• TASK DIRECTIONS: Reproduce the page text from all of the entries below word for word, line by line, and leave out the pictures.

*** Opening DATASET EXTRACT ***

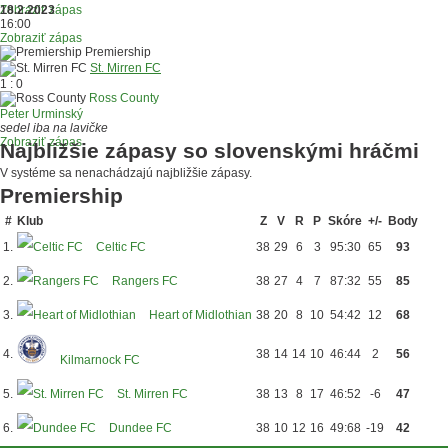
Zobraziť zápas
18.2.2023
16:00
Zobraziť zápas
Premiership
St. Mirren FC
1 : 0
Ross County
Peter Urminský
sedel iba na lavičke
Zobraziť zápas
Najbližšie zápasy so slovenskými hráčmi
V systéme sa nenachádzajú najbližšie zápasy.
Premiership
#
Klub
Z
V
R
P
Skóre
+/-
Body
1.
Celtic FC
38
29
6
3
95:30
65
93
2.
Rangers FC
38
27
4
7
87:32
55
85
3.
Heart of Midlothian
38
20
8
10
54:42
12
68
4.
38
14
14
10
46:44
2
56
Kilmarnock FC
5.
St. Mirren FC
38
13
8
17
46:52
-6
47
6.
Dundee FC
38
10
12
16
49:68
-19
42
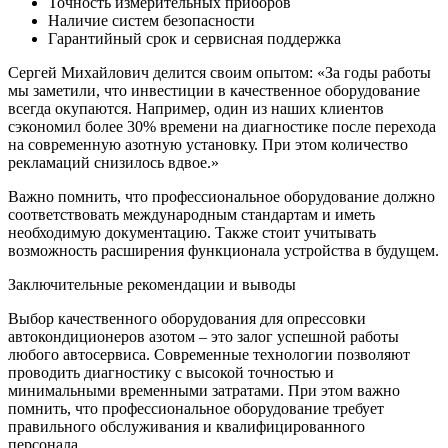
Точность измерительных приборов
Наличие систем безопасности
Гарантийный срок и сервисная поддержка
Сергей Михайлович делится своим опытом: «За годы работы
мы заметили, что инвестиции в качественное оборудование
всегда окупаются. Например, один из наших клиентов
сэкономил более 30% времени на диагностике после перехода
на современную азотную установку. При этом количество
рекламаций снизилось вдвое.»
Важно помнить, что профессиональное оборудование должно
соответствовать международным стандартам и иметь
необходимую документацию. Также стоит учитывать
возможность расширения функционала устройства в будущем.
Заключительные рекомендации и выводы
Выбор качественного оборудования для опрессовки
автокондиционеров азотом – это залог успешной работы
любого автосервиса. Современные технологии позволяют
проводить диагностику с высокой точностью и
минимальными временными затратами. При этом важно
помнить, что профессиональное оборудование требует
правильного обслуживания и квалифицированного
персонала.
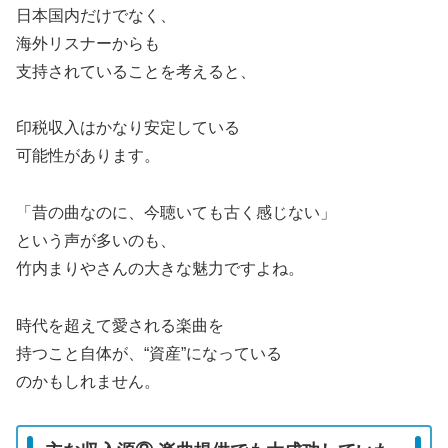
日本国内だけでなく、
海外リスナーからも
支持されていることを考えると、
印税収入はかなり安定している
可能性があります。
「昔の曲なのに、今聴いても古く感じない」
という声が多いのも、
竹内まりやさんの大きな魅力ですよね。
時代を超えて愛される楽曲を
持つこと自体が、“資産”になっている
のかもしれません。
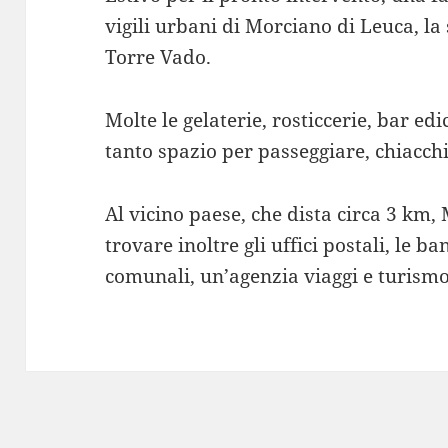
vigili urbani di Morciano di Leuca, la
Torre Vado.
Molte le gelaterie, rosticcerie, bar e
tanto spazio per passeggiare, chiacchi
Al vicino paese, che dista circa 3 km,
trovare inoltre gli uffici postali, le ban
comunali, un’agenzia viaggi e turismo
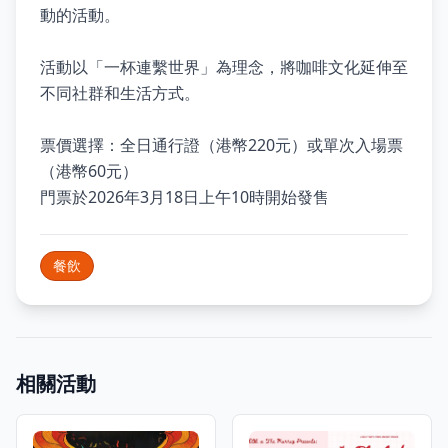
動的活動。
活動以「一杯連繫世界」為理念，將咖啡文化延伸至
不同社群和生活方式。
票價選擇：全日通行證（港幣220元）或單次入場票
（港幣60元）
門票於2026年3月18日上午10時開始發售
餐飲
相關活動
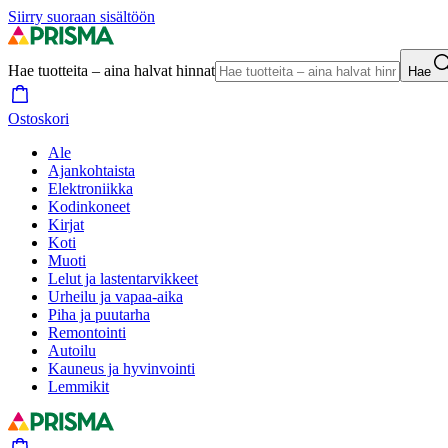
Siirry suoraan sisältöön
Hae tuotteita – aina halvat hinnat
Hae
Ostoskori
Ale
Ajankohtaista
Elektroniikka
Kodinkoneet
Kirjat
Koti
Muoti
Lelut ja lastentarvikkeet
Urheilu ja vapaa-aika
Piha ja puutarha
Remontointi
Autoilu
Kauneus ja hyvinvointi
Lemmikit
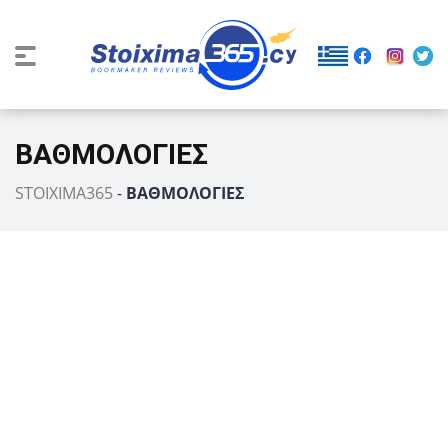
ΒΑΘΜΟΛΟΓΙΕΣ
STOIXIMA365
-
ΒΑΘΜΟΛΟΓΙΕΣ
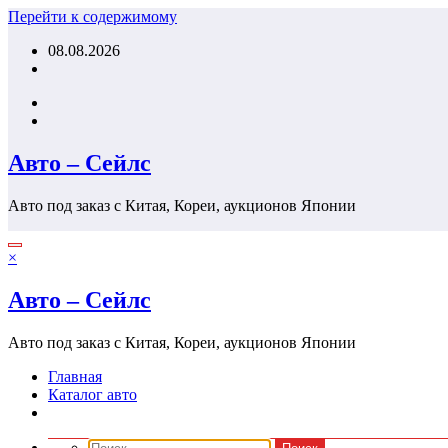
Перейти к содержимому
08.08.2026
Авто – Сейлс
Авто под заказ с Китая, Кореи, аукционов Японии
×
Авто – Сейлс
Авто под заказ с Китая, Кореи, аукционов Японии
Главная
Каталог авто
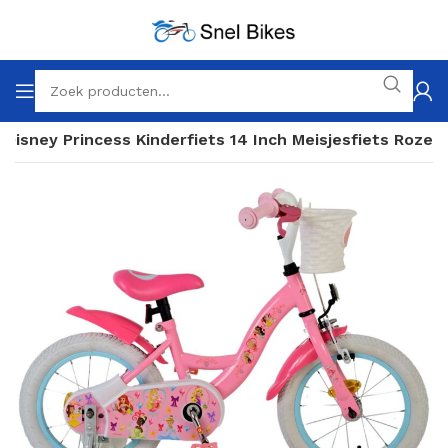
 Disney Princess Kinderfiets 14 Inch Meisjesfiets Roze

*** Closing DATASET EXTRACT ***

• REPLY:
Zobraziť zápas
18.2.2023
16:00
Zobraziť zápas
Premiership
St. Mirren FC
1 : 0
Ross County
Peter Urminský
sedel iba na lavičke
Zobraziť zápas
Najbližšie zápasy so slovenskými hráčmi
V systéme sa nenachádzajú najbližšie zápasy.
Premiership
#
Klub
Z
V
R
P
Skóre
+/-
Body
1.
Celtic FC
38
29
6
3
95:30
65
93
2.
Rangers FC
38
27
4
7
87:32
55
85
3.
Heart of Midlothian
38
20
8
10
54:42
12
68
4.
38
14
14
10
46:44
2
56
Kilmarnock FC
5.
St. Mirren FC
38
13
8
17
46:52
-6
47
6.
Dundee FC
38
10
12
16
49:68
-19
42
Точность измерительных приборов
Наличие систем безопасности
Гарантийный срок и сервисная поддержка
Сергей Михайлович делится своим опытом: «За годы работы
мы заметили, что инвестиции в качественное оборудование
всегда окупаются. Например, один из наших клиентов
сэкономил более 30% времени на диагностике после перехода
на современную азотную установку. При этом количество
рекламаций снизилось вдвое.»
Важно помнить, что профессиональное оборудование должно
соответствовать международным стандартам и иметь
необходимую документацию. Также стоит учитывать
возможность расширения функционала устройства в будущем.
Заключительные рекомендации и выводы
Выбор качественного оборудования для опрессовки
автокондиционеров азотом – это залог успешной работы
любого автосервиса. Современные технологии позволяют
проводить диагностику с высокой точностью и
минимальными временными затратами. При этом важно
помнить, что профессиональное оборудование требует
правильного обслуживания и квалифицированного
персонала.
日本国内だけでなく、
海外リスナーからも
支持されていることを考えると、
印税収入はかなり安定している
可能性があります。
「昔の曲なのに、今聴いても古く感じない」
という声が多いのも、
竹内まりやさんの大きな魅力ですよね。
時代を超えて愛される楽曲を
持つこと自体が、“資産”になっている
のかもしれません。
vigili urbani di Morciano di Leuca, la
Torre Vado.
Molte le gelaterie, rosticcerie, bar e
tanto spazio per passeggiare, chiacchi
Al vicino paese, che dista circa 3 km,
trovare inoltre gli uffici postali, le ban
comunali, un’agenzia viaggi e turismo
動的活動。
活動以「一杯連繫世界」為理念，將咖啡文化延伸至
不同社群和生活方式。
票價選擇：全日通行證（港幣220元）或單次入場票
（港幣60元）
門票於2026年3月18日上午10時開始發售
餐飲
相關活動
Siirry suoraan sisältöön
Hae tuotteita – aina halvat hinnat
Hae
Ostoskori
Ale
Ajankohtaista
Elektroniikka
Kodinkoneet
Kirjat
Koti
Muoti
Lelut ja lastentarvikkeet
Urheilu ja vapaa-aika
Piha ja puutarha
Remontointi
Autoilu
Kauneus ja hyvinvointi
Lemmikit
ΒΑΘΜΟΛΟΓΙΕΣ
STOIXIMA365
-
ΒΑΘΜΟΛΟΓΙΕΣ
Перейти к содержимому
08.08.2026
Авто – Сейлс
Авто под заказ с Китая, Кореи, аукционов Японии
×
Авто – Сейлс
Авто под заказ с Китая, Кореи, аукционов Японии
Главная
Каталог авто
 Disney Princess Kinderfiets 14 Inch Meisjesfiets Roze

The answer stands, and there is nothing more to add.